(Beginning of Data extracts)
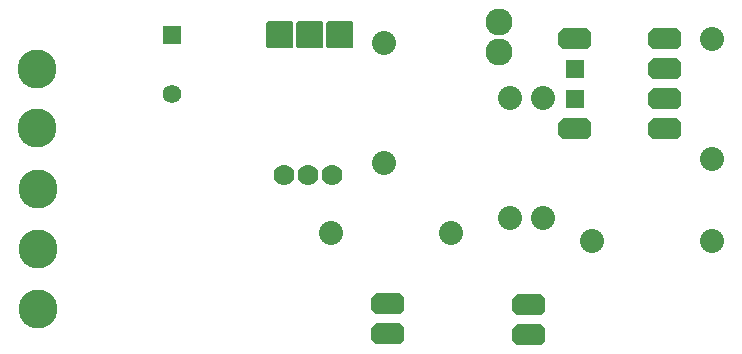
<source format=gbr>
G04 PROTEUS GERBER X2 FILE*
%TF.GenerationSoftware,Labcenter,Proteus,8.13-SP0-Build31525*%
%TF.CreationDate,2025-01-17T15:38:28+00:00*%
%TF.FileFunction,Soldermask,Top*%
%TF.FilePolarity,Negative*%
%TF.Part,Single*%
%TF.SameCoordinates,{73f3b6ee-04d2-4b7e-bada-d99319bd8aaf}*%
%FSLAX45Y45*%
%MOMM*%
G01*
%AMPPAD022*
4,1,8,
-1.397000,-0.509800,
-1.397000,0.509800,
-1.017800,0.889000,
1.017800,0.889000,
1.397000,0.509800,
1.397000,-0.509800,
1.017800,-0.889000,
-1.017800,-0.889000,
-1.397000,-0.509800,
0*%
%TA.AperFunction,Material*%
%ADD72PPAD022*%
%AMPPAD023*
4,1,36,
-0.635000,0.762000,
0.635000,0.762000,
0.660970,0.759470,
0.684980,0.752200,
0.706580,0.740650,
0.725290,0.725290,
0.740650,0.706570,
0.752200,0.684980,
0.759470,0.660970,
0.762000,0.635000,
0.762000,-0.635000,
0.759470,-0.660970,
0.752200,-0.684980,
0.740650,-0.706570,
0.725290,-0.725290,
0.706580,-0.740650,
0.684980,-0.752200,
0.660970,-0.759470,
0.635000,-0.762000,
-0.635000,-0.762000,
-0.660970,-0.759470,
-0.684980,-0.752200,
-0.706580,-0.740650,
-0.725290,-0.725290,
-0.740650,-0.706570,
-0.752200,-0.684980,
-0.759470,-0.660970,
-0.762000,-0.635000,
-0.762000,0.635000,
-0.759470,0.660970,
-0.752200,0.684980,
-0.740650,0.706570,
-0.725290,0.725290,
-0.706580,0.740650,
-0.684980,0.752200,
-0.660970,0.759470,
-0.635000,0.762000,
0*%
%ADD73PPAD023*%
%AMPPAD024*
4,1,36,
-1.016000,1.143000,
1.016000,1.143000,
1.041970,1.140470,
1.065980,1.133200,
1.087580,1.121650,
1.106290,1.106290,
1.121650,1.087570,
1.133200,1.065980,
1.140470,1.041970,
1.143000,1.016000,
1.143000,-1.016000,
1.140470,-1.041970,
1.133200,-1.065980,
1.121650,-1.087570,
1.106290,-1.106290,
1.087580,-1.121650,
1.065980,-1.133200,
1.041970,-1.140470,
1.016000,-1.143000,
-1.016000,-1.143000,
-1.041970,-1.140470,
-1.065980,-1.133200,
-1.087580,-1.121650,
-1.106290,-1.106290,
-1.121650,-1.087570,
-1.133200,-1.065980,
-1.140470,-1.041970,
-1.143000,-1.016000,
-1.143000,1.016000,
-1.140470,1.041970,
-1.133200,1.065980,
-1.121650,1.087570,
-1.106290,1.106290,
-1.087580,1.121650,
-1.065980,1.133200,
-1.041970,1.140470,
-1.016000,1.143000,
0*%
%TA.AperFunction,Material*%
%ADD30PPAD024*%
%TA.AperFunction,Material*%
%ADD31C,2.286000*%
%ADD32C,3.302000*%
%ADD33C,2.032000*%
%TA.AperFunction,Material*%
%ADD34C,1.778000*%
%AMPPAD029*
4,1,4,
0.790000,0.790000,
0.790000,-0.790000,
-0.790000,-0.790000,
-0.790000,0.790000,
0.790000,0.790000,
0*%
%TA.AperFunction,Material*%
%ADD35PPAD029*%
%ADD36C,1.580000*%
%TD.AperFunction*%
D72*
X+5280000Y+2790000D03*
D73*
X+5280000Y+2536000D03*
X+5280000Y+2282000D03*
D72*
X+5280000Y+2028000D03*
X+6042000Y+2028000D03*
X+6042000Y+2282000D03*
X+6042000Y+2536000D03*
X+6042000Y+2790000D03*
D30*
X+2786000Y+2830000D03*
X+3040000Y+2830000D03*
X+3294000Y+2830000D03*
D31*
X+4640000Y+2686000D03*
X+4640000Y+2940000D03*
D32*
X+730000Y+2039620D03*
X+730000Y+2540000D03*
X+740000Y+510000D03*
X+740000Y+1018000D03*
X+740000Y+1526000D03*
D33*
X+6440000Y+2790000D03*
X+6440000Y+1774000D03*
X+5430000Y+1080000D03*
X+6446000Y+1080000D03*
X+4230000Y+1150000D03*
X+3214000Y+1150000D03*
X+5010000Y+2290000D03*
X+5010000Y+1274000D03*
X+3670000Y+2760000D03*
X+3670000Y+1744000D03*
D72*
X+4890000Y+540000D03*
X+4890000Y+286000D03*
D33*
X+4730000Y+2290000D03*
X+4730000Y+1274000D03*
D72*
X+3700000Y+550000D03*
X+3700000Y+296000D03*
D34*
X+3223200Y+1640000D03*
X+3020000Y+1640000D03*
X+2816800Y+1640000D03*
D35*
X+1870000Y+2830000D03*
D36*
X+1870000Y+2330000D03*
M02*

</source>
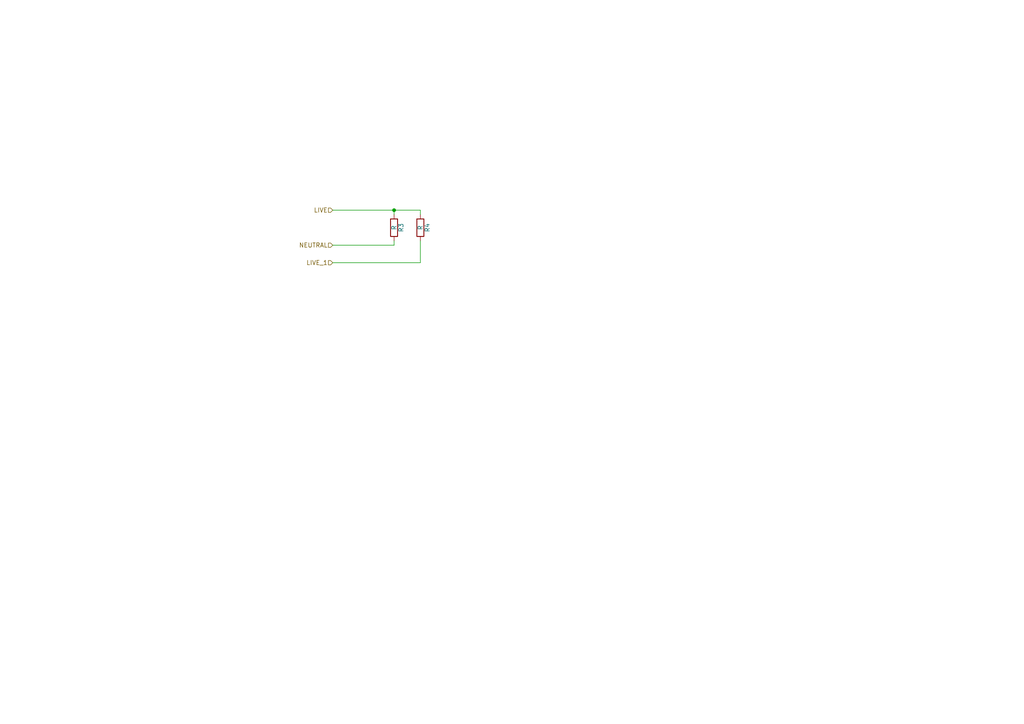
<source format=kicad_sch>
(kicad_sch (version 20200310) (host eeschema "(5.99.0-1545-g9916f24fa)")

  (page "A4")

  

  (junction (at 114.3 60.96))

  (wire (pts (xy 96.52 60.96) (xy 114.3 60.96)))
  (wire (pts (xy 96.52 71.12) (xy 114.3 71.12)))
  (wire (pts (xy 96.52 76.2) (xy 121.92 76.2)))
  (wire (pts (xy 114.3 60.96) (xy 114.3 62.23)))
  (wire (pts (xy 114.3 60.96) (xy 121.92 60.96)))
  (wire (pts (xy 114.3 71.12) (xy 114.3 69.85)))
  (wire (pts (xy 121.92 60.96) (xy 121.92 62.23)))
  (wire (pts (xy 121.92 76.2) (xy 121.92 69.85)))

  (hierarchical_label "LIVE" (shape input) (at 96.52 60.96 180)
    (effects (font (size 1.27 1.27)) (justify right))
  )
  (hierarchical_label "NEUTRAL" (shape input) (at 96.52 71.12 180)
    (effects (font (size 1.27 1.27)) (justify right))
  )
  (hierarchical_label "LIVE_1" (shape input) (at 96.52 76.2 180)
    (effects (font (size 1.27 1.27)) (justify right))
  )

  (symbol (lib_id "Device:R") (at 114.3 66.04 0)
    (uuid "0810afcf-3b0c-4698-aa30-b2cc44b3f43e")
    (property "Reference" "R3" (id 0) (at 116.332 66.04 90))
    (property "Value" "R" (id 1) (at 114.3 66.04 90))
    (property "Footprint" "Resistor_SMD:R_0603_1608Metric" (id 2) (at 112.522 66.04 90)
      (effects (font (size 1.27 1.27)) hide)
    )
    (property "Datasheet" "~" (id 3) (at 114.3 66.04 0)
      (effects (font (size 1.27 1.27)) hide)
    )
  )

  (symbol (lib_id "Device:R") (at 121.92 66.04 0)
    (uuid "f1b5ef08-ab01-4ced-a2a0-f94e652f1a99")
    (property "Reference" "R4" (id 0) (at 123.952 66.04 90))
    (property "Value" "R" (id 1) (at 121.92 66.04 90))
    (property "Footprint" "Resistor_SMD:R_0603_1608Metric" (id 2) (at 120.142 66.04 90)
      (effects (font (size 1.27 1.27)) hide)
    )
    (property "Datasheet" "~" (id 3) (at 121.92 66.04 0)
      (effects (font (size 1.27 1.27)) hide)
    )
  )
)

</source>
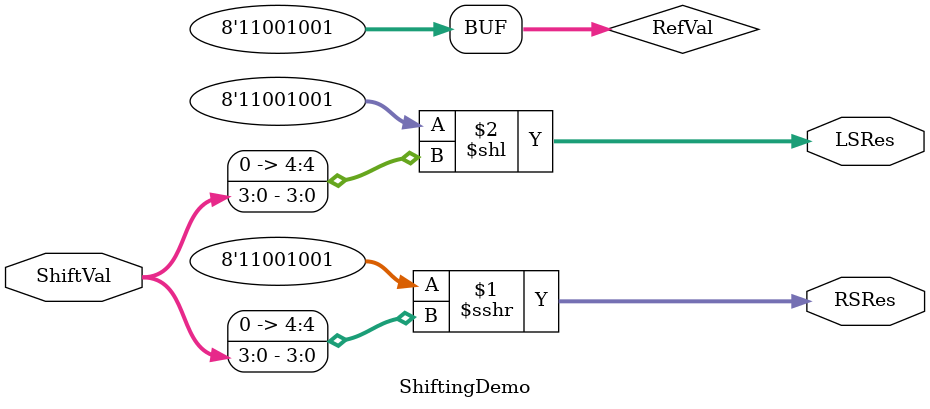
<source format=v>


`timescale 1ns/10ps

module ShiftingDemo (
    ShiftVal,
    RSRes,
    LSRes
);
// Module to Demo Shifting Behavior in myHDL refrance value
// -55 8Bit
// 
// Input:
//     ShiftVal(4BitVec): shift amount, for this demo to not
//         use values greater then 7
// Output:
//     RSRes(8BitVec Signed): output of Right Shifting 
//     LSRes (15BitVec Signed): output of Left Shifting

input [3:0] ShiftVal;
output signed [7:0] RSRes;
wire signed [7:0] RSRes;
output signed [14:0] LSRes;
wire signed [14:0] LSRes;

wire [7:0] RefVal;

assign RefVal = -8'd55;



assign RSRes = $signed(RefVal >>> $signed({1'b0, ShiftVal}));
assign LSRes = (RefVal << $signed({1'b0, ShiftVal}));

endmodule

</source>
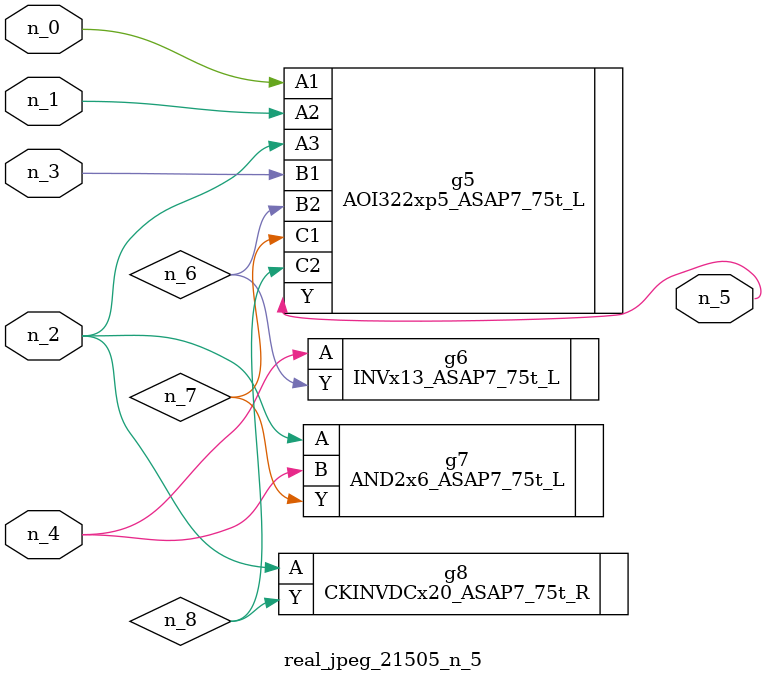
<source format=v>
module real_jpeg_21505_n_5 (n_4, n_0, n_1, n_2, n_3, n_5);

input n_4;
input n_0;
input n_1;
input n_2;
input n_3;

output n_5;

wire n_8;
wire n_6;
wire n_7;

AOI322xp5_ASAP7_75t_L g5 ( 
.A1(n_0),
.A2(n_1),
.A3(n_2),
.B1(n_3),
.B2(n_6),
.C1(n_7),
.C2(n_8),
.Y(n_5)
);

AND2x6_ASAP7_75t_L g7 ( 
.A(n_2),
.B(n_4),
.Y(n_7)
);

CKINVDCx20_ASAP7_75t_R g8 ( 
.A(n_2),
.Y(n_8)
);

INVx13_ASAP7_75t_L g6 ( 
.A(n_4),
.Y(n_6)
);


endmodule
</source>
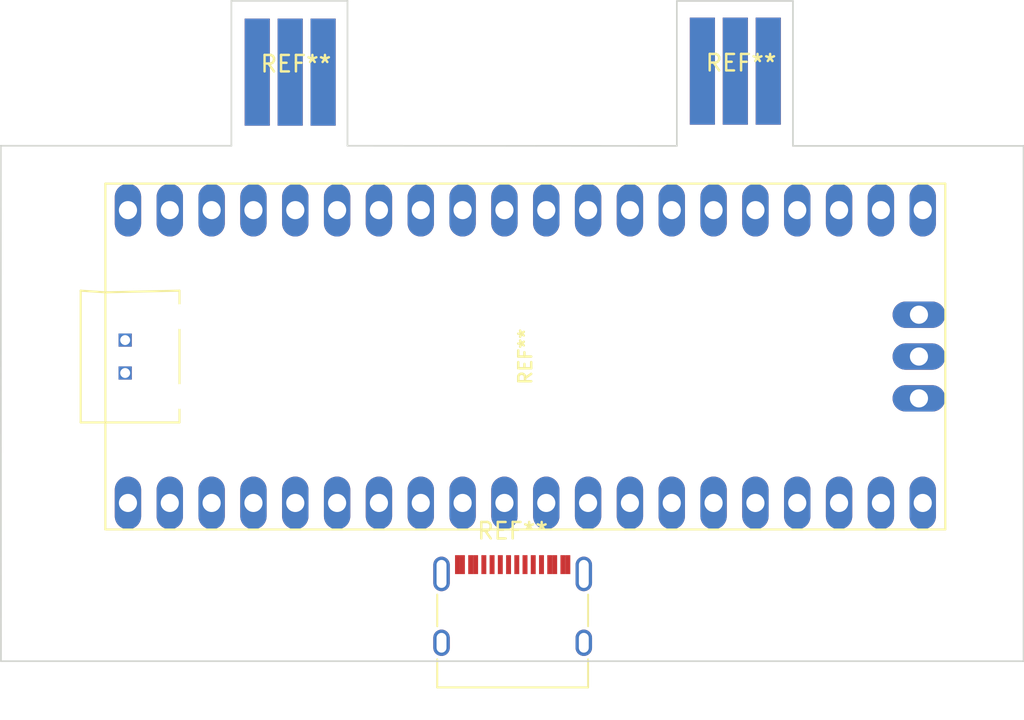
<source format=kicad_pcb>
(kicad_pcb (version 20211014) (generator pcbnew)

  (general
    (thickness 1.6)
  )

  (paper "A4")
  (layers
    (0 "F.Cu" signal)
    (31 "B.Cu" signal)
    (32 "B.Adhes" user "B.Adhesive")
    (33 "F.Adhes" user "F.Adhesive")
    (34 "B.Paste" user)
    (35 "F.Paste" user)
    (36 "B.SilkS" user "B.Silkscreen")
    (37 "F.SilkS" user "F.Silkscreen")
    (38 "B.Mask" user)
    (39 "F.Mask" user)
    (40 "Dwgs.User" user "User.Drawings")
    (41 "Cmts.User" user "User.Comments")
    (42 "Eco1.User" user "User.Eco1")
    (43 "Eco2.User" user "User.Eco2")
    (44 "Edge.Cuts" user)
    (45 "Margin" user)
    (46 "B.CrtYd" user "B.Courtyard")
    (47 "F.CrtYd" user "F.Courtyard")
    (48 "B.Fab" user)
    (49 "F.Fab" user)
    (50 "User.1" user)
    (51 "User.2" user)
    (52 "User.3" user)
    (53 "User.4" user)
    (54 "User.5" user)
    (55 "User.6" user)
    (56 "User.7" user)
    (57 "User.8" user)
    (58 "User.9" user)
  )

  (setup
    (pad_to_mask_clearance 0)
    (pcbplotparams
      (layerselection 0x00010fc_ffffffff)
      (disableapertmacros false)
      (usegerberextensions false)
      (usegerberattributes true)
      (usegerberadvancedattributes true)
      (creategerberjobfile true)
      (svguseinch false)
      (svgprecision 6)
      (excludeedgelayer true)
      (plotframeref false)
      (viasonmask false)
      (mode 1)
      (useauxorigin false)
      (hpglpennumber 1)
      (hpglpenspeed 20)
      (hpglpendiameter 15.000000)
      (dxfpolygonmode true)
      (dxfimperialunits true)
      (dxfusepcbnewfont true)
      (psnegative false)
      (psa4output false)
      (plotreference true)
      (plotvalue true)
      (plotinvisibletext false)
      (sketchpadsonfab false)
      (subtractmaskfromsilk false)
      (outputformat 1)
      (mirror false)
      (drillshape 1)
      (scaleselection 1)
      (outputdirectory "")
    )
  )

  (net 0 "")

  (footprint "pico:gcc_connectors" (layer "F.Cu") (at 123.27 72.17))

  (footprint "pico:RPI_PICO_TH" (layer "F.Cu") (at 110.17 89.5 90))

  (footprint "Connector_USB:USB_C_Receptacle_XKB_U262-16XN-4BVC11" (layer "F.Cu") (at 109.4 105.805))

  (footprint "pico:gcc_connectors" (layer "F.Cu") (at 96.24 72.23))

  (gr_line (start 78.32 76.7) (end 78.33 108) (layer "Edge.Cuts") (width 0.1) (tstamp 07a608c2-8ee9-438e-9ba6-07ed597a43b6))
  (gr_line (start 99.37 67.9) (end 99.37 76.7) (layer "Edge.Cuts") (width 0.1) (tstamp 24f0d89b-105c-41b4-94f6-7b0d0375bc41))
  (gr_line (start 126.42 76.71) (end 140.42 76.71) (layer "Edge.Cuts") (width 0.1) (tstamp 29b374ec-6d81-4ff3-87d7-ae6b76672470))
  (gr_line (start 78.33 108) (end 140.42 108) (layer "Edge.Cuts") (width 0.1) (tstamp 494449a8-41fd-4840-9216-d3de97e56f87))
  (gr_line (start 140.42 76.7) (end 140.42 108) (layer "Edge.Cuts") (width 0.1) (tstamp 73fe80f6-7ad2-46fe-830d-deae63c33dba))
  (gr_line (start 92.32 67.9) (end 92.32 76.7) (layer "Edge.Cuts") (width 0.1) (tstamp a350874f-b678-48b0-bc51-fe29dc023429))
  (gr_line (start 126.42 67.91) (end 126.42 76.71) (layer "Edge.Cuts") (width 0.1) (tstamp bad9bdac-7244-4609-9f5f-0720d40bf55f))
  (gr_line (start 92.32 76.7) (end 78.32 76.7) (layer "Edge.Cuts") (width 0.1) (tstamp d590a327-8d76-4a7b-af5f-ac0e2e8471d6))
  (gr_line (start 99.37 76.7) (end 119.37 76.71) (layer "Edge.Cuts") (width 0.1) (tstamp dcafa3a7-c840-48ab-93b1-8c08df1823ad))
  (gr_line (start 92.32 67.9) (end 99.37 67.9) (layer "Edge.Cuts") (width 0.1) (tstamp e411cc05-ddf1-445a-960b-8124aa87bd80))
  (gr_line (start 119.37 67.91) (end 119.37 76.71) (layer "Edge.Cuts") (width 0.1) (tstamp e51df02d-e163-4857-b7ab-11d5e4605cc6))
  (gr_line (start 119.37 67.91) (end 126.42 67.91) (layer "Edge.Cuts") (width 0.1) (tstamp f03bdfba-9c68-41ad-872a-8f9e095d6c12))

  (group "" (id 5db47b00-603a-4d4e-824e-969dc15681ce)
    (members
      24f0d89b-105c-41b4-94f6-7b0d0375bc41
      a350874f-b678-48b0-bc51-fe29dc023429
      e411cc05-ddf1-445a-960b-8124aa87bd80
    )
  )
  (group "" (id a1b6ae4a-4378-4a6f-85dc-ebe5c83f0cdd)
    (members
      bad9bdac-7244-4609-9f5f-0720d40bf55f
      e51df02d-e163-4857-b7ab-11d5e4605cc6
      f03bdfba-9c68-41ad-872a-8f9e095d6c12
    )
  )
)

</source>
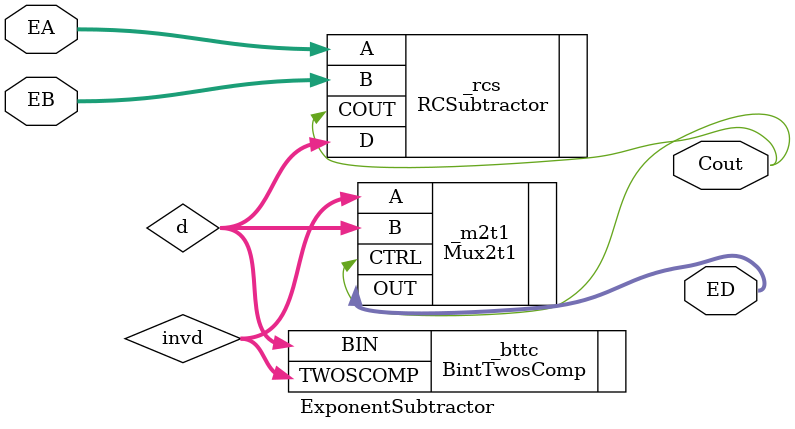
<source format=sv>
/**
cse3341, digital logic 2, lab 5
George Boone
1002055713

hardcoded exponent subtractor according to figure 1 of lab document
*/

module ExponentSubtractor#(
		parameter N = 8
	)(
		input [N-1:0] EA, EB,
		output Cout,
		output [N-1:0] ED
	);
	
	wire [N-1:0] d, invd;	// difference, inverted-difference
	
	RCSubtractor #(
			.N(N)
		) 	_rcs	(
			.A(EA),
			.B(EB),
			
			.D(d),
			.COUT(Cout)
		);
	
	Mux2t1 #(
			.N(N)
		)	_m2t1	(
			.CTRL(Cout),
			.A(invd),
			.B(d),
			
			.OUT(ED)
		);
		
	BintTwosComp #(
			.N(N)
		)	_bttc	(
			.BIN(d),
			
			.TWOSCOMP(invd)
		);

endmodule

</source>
(End of Data extracts)
▶ _Exercise prompt_
Return a word-for-word copy of the lines above from the one holding "(plotframeref false)" through the one holding "(at 96.24 72.23))", with both of them included and nothing besides.

▶ _Result_
      (plotframeref false)
      (viasonmask false)
      (mode 1)
      (useauxorigin false)
      (hpglpennumber 1)
      (hpglpenspeed 20)
      (hpglpendiameter 15.000000)
      (dxfpolygonmode true)
      (dxfimperialunits true)
      (dxfusepcbnewfont true)
      (psnegative false)
      (psa4output false)
      (plotreference true)
      (plotvalue true)
      (plotinvisibletext false)
      (sketchpadsonfab false)
      (subtractmaskfromsilk false)
      (outputformat 1)
      (mirror false)
      (drillshape 1)
      (scaleselection 1)
      (outputdirectory "")
    )
  )

  (net 0 "")

  (footprint "pico:gcc_connectors" (layer "F.Cu") (at 123.27 72.17))

  (footprint "pico:RPI_PICO_TH" (layer "F.Cu") (at 110.17 89.5 90))

  (footprint "Connector_USB:USB_C_Receptacle_XKB_U262-16XN-4BVC11" (layer "F.Cu") (at 109.4 105.805))

  (footprint "pico:gcc_connectors" (layer "F.Cu") (at 96.24 72.23))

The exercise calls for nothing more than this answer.